Vipul Kumar Chaudhary, a student, said the purpose of the march was to ensure that there was no discrimination on the basis of religion. “India is a bouquet of people representing different religions. We want to preserve it,” he said.

Also on Tuesday, police stopped Congress party leaders Rahul Gandhi and his sister Priyanka Gandhi from visiting Meerut, a town in the northern state of Uttar Pradesh where massive clashes took place on Friday between police officers and protesters. They were turned back from the outskirts of Meerut, 45 miles northeast of New Delhi, Rahul Gandhi told reporters.

Modi’s government, meanwhile, announced details on India’s 2021 census, an exercise carried out every 10 years.

Prakash Javadekar, the information and broadcasting minister, told reporters that the census would begin this April, ending with a head count in February 2021 to prepare a national population register.

He said it would be a self-declaration exercise, requiring no residential proof, documents or biometric identification.

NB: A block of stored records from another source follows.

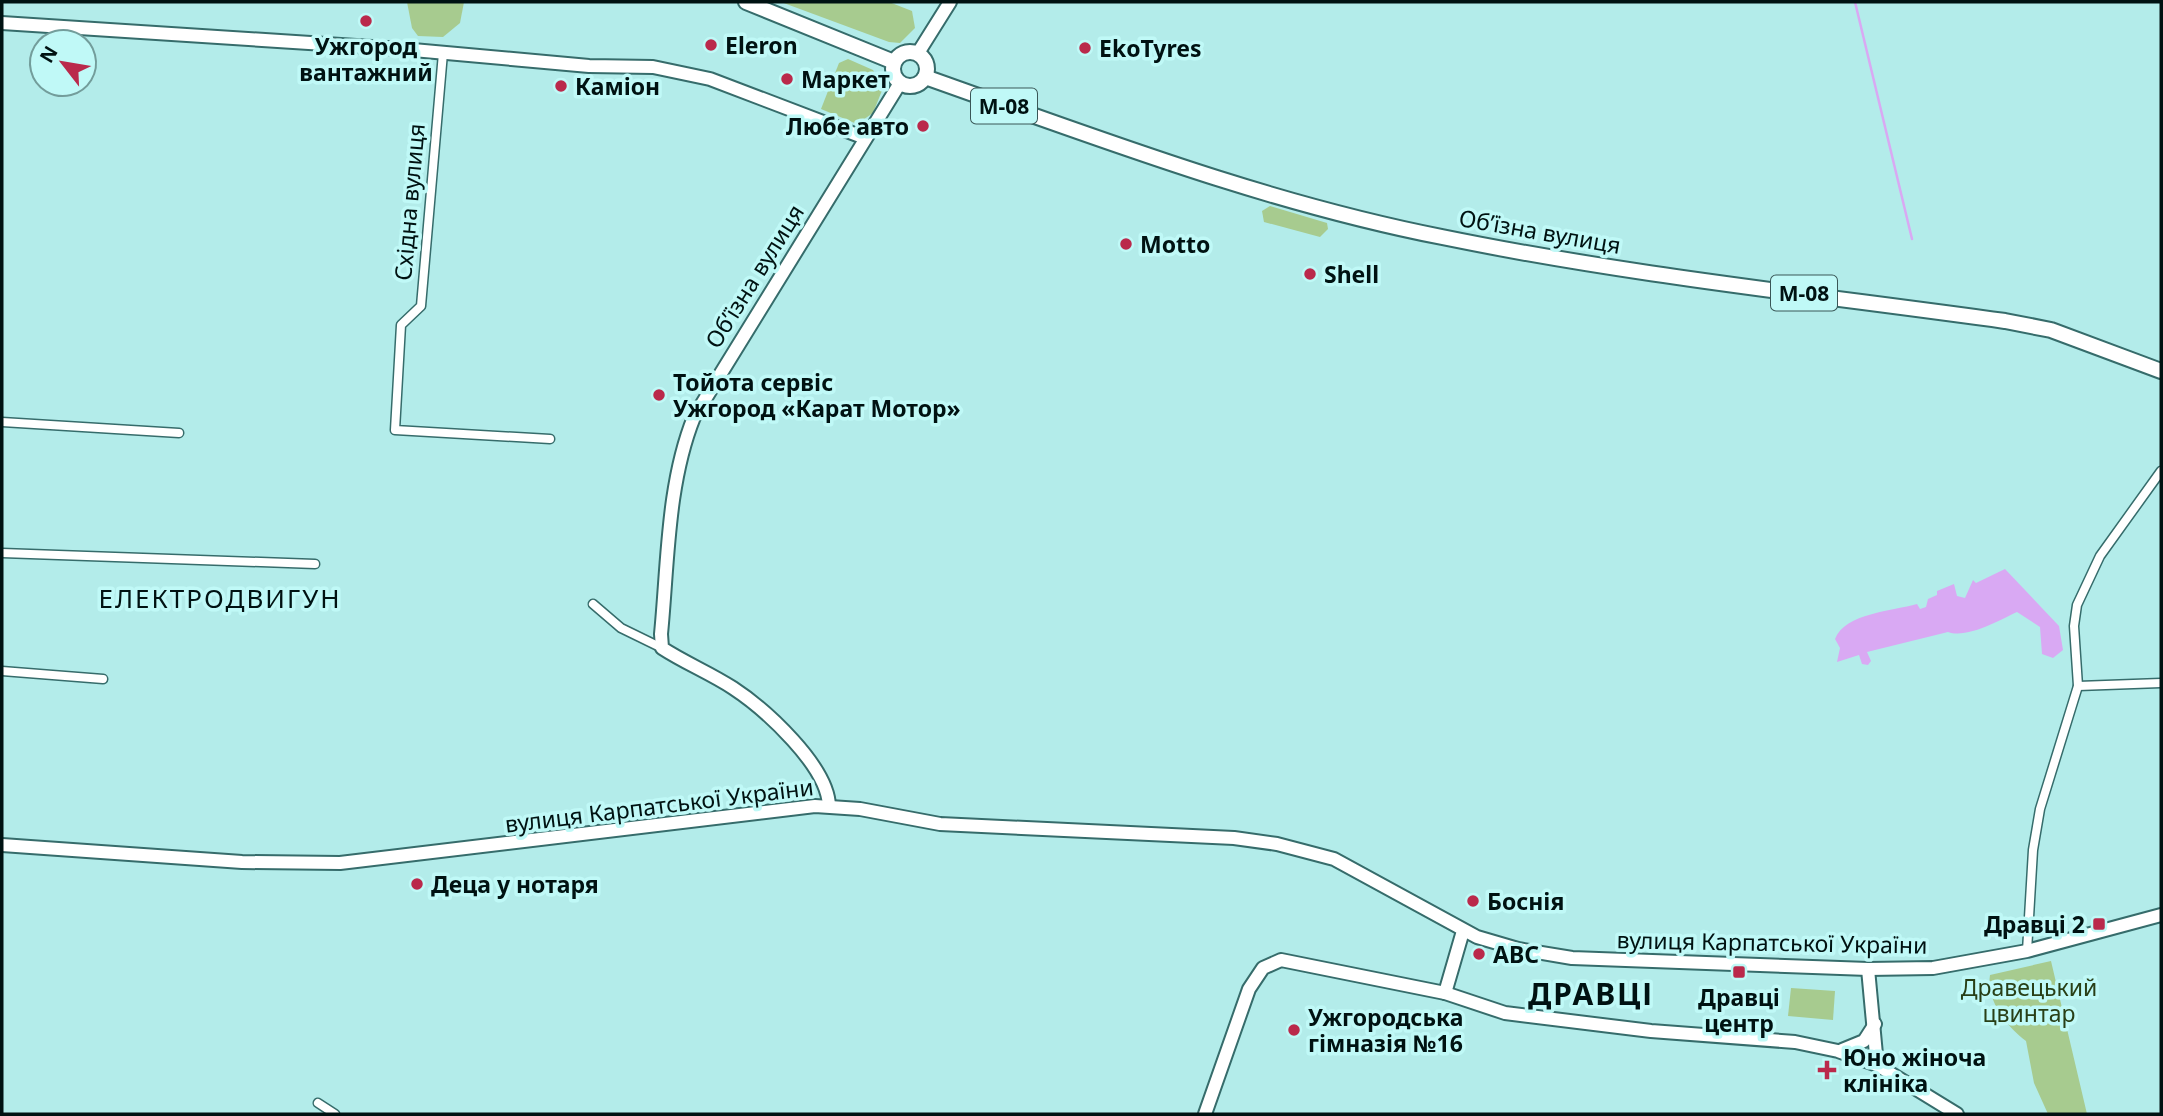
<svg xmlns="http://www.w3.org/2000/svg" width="2163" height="1116" font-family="'Noto Sans',sans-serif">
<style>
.green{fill:#a7cb8f}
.water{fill:#d9a9f3}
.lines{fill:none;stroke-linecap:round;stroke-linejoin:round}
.stream{stroke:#d9a9f3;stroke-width:2.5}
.street-casing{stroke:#366c6b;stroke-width:11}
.secondary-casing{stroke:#366c6b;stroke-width:16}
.highway-casing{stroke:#366c6b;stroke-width:18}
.street{stroke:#fff;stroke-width:8}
.secondary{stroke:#fff;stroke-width:12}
.highway{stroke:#fff;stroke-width:14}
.poi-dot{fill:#ba294b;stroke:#c0f9f7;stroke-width:2.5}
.labels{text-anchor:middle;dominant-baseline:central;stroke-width:7;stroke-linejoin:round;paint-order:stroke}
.shield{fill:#c0f9f7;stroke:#3a5757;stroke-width:2}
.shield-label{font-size:21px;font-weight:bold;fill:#001212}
.poi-label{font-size:23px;font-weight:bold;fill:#001212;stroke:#c0f9f7;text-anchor:start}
.street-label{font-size:23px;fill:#001212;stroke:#c0f9f7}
.park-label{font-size:23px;fill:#283f17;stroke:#c0f9f7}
.quarter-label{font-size:26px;letter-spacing:2px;fill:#001212;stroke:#c0f9f7}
.district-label{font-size:30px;font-weight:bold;letter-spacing:2px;fill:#001212;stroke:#c0f9f7}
</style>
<rect width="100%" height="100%" fill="#b3ecea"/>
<g class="green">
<path d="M407,2h57l-4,21 -17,14 -25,-1 -6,-8z"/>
<path d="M781,2h108l23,9 3,17 -15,15 -11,-1z"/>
<path d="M848,59l25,11 10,18 -10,25 -16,11 -36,-15 18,-46z"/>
<path d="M1270,206l57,17 1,6 -8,8 -56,-15 -2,-11z"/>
<path d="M2051,961l36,153h-39l-14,-31 -8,-42c-20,-15 -40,-41 -36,-66z"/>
<path d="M1791,988l44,3 -2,29 -45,-4z"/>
</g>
<path class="water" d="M2005,569l54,57 4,24 -10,8 -11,-4 -2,-27 -23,-15c-17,8 -50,27 -69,20l-81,20 4,9 -3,4 -6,-1 -3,-9 -22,7 3,-14 -5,-9c10,-26 58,-28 82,-35l3,5 6,-2 2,-8 9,-4v-4l17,-7 3,12 8,2 8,-18 3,3z"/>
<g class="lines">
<path class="stream" d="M1855,2l57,237"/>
<defs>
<g id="street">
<path d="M443,53l-22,253 -20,19 -6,105 155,9"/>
<path d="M2,422l177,11"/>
<path d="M2,553l313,11"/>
<path d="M593,604l28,24 41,20"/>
<path d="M2,671l101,8"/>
<path d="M2078,686l83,-3"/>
<path d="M2027,951l6,-101 7,-41 38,-123 -4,-60 3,-21 23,-49 61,-85"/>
<path d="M318,1103l17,11"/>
</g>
<g id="secondary">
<path d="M2,23l400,26 187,17 64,1 57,12 155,59"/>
<path d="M918,53l32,-51"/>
<path d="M829,806c-1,-40 -64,-97 -96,-118 -23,-15 -48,-25 -71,-40l-1,-14c7,-71 6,-150 33,-217l206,-334"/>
<path d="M2,845l240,17 98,1 475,-57 45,3 80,15 294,14 43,6 57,15 143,78 41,12 54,9 296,11 65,-1 94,-17 134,-36"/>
<path d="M1868,969l9,96"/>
<path d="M1445,993l18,-62"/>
<path d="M1842,1050l22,-9 11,-17"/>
<path d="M1205,1114l44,-125 14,-21 18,-8 164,33 60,20 146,18 144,11 43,9 39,14 80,49"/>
</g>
<g id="highway">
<path d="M746,2l148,60"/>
<circle cx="910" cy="69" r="17"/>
<path d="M925,77c170,60 339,125 517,160 185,38 375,58 563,84l46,9 110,41"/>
</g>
</defs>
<use href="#street" class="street-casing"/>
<use href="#secondary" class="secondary-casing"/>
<use href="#highway" class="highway-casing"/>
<use href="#street" class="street"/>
<use href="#secondary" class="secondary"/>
<use href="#highway" class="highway"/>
</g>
<g class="poi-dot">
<circle cx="366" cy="21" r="7"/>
<circle cx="711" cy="45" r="7"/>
<circle cx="1085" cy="48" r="7"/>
<circle cx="787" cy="79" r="7"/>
<circle cx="561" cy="86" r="7"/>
<circle cx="923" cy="126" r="7"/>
<circle cx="1126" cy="244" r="7"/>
<circle cx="1310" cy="274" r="7"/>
<circle cx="659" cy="395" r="7"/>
<circle cx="417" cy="884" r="7"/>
<circle cx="1473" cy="901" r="7"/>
<rect x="2092" y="917" width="14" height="14" rx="3.5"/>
<circle cx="1479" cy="954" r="7"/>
<rect x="1732" y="965" width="14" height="14" rx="3.5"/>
<circle cx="1294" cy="1030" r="7"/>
<path d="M1823.5 1059.5h7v7h7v7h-7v7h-7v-7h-7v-7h7z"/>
</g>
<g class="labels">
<g class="shield">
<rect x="971" y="88.5" width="66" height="35" rx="5"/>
<rect x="1771" y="275.5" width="66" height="35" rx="5"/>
</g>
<g class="shield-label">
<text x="1004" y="106">М-08</text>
<text x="1804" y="293">М-08</text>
</g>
<g class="poi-label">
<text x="725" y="45">Eleron</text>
<text x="366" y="46" text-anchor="middle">Ужгород<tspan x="366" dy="26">вантажний</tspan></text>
<text x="1099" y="48">EkoTyres</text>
<text x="801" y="79">Маркет</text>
<text x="575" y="86">Каміон</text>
<text x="909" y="126" text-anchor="end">Любе авто</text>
<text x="1140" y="244">Motto</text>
<text x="1324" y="274">Shell</text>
<text x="673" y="382">Тойота сервіс<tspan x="673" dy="26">Ужгород «Карат Мотор»</tspan></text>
<text x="431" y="884">Деца у нотаря</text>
<text x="1487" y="901">Боснія</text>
<text x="2085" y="924" text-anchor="end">Дравці 2</text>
<text x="1493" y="954">ABC</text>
<text x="1739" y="997" text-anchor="middle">Дравці<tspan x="1739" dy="26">центр</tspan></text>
<text x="1308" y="1017">Ужгородська<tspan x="1308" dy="26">гімназія №16</tspan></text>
<text x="1843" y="1057">Юно жіноча<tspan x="1843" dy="26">клініка</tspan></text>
</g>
<g class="street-label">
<text transform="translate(409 202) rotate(-85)">Східна вулиця</text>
<text transform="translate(1540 231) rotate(10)">Обʼїзна вулиця</text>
<text transform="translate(754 276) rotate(-58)">Обʼїзна вулиця</text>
<text transform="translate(659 805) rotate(-7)">вулиця Карпатської України</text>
<text transform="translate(1772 942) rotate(1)">вулиця Карпатської України</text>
</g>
<g class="park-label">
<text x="2029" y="987">Дравецький<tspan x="2029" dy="26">цвинтар</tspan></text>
</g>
<g class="quarter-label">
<text x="220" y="598">ЕЛЕКТРОДВИГУН</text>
</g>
<g class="district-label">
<text x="1591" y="993">ДРАВЦІ</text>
</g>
</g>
<rect width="2163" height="1116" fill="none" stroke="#001212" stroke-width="7"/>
<g transform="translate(63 63) rotate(301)"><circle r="33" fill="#c0f9f7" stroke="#739d9b" stroke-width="2"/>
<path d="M0-5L12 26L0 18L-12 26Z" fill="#ba294b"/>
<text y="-10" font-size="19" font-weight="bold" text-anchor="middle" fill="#001212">N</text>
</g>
</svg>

The country’s current population is around 1.3 billion. Authorities across India have taken a hardline approach to quell the protests.

They have invoked a British colonial-era law banning public gatherings, and internet access has been blocked at times in some states. The Ministry of Information and Broadcasting has asked broadcasters across the country to refrain from using content that could inflame further violence.

The communication shutdown has mostly affected New Delhi, the eastern state of West Bengal, the northern city of Aligarh and the entire northeastern state of Assam.